Pero cualquiera que fuera el comentario que estuviera a punto de hacer sobre la imaginación de la señora Bristol, fue interrumpido por las siguientes palabras del subdirector:

—Pero encontré esto en el cubo de la basura —dijo, y mostró una toalla de papel arrugada y manchada de sangre, que se parecía al pañuelo de Wilt.

El director lo miró con desagrado.

—Eso nada prueba. Las mujeres sangran en ocasiones.

—Considerémoslo una compresa y no hablemos más —dijo Wilt con rencor. Ya estaba harto de sangre. La señorita Hare se volvió hacia él.

—Eso sí que es típico de un machista bocazas —le soltó.

—Sólo estaba interpretando lo que el director…

—Y algo más concluyente… esto —interrumpió el subdirector, esta vez mostrando una aguja hipodérmica.

Esta vez fue la señora Bristol quien remachó:

—Vaya, qué les dije. No me he imaginado nada. Había una chica allí arriba inyectándose y yo la vi. ¿Y ahora qué van a hacer ustedes?

—No debemos pasar por alto las conclusiones sólo porque… —comenzó el director.

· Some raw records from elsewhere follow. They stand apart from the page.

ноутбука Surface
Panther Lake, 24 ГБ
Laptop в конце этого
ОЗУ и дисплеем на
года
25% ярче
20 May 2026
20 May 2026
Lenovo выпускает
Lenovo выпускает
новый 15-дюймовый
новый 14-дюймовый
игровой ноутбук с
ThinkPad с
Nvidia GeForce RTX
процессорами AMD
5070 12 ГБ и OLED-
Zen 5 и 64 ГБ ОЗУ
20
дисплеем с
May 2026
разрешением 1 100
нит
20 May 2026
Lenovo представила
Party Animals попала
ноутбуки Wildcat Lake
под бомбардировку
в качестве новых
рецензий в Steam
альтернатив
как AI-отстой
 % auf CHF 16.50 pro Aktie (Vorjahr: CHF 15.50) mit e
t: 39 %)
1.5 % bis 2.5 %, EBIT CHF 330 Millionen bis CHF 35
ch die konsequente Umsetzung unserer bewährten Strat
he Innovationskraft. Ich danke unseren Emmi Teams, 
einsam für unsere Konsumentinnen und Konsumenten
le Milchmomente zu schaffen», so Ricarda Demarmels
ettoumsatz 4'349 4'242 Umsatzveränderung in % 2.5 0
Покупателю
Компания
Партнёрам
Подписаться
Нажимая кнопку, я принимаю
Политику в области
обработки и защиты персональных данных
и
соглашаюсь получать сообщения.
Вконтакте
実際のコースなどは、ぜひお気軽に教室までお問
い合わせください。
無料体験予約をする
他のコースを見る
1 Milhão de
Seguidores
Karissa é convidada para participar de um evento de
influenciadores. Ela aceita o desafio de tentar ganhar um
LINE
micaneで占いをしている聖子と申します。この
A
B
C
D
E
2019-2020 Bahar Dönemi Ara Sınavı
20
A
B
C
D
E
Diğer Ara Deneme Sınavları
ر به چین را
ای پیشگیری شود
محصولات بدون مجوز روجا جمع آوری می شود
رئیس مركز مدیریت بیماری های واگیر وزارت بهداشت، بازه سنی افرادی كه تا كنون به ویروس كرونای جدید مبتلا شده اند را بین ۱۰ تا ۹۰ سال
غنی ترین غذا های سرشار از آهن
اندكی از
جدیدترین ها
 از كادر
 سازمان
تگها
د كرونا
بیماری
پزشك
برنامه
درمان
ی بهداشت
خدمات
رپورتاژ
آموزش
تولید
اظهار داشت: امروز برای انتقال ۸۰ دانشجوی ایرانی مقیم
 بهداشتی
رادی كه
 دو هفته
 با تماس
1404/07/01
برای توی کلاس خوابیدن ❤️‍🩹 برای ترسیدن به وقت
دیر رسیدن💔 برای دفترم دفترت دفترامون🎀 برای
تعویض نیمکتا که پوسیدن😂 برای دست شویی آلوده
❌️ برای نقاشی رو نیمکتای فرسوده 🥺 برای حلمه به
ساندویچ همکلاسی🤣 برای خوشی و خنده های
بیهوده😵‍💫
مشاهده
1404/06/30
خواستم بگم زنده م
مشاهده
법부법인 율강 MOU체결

—Llamen a la policía. Exijo que llamen a la policía —dijo la señorita Hare, decidida a aprovechar esta oportunidad para airear sus opiniones acerca de Wilt el voyeur tan ampliamente como fuera posible.

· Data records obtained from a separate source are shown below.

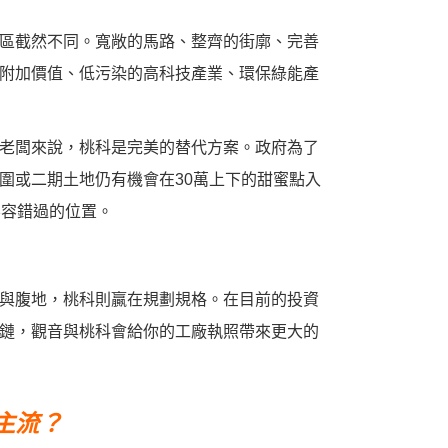
區截然不同。寬敞的馬路、整齊的街廓、完善
附加價值、低污染的高科技產業、環保綠能產
老闆來說，桃科是完美的替代方案。政府為了
圍或二期土地仍有機會在30萬上下的甜蜜點入
不容錯過的位置。
與腹地，桃科則贏在規劃規格。在目前的投資
鏈，觀音與桃科會給你的工廠執照帶來更大的
主流？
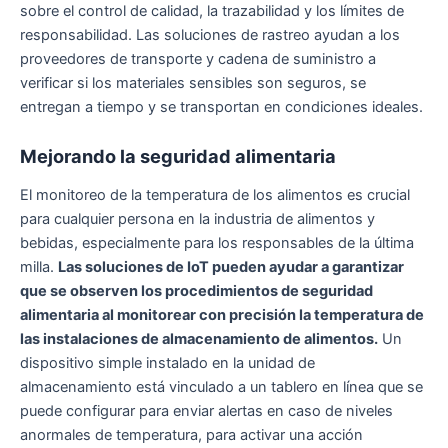
sobre el control de calidad, la trazabilidad y los límites de
responsabilidad. Las soluciones de rastreo ayudan a los
proveedores de transporte y cadena de suministro a
verificar si los materiales sensibles son seguros, se
entregan a tiempo y se transportan en condiciones ideales.
Mejorando la seguridad alimentaria
El monitoreo de la temperatura de los alimentos es crucial
para cualquier persona en la industria de alimentos y
bebidas, especialmente para los responsables de la última
milla.
Las soluciones de IoT pueden ayudar a garantizar
que se observen los procedimientos de seguridad
alimentaria al monitorear con precisión la temperatura de
las instalaciones de almacenamiento de alimentos.
Un
dispositivo simple instalado en la unidad de
almacenamiento está vinculado a un tablero en línea que se
puede configurar para enviar alertas en caso de niveles
anormales de temperatura, para activar una acción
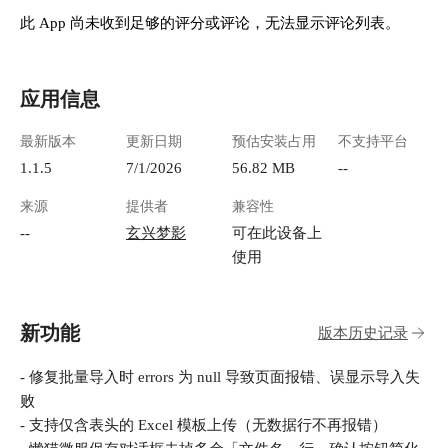
此 App 尚未收到足够的评分或评论，无法显示评论列表。
应用信息
最新版本
更新日期
预估安装占用
不支持平台
1.1.5
7/1/2026
56.82 MB
--
来源
提供者
兼容性
--
玄兴梦影
可在此设备上
使用
新功能
版本历史记录
- 修复批量导入时 errors 为 null 导致页面报错、误显示导入失
败
- 支持仅含表头的 Excel 模板上传（无数据行不再报错）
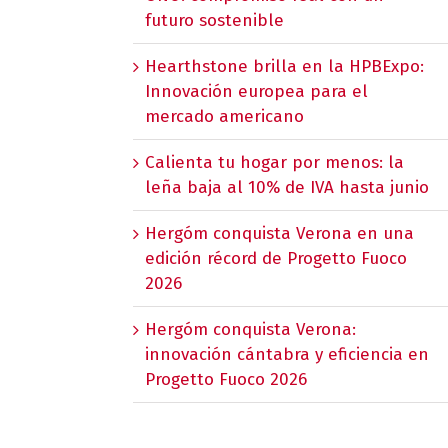
futuro sostenible
Hearthstone brilla en la HPBExpo:
Innovación europea para el
mercado americano
Calienta tu hogar por menos: la
leña baja al 10% de IVA hasta junio
Hergóm conquista Verona en una
edición récord de Progetto Fuoco
2026
Hergóm conquista Verona:
innovación cántabra y eficiencia en
Progetto Fuoco 2026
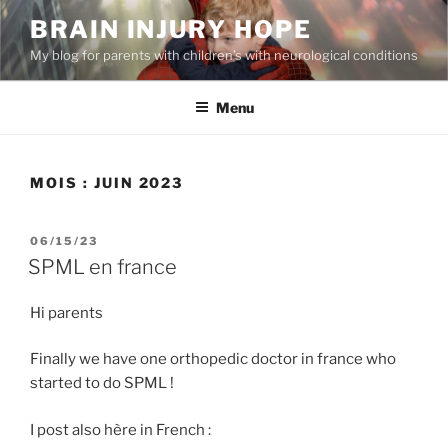
Aller
BRAIN INJURY HOPE
au
My blog for parents with children’s with neurological conditions
contenu
principal
Menu
MOIS :
JUIN 2023
PUBLIÉ
06/15/23
LE
SPML en france
Hi parents
Finally we have one orthopedic doctor in france who
started to do SPML !
I post also hère in French :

—Señorita Estranguladora —dijo el director, compartiendo los sentimientos de Wilt respecto de la profesora de Educación Física—, éste es un asunto que requiere mantener la calma.

—Señorita Hare es mi nombre, y si no tiene usted la decencia… ¿Adonde piensa usted que va?

Wilt había aprovechado la oportunidad para deslizarse hasta la puerta.

—A los servicios de caballeros, a reparar los daños que usted me causó y luego a la Unidad de Transfusiones de Sangre para repostar, y después de eso, si mi estado lo permite, a mi médico y al abogado más hábil que pueda encontrar para procesarla a usted por agresión. Y antes de que la señorita Hare pudiera alcanzarle, Wilt había salido al pasillo y se había atrincherado en los servicios de caballeros.

La señorita Hare lanzó su furia sobre el director.

—Muy bien, está decidido —gritó—. Si no llama usted a la policía, lo haré yo. Quiero que los hechos de este caso se digan en voz alta y clara, de manera que si ese maníaco sexual va a algún abogado, el público se entere del tipo de gente que enseña aquí. Quiero que todo este asqueroso asunto se trate abiertamente.

Esto era lo último que deseaba el director.

—Realmente no creo que eso sea sensato —dijo—. Después de todo, puede ser que Wilt haya cometido simplemente un error natural.

La señorita Hare no estaba dispuesta a ablandarse.

—El error que ha cometido Wilt no era natural. Y, además, la señora Bristol vio a una chica inyectándose heroína.

—Eso no lo sabemos. Puede haber una explicación totalmente normal.

—La policía lo sabrá enseguida que tenga la jeringuilla —dijo la señorita Hare inconmovible—. Y ahora, ¿van a llamar o no?

—Si lo pone usted así, supongo que tendré que hacerlo —dijo el director, mirándola con aversión. Y descolgó el auricular del teléfono.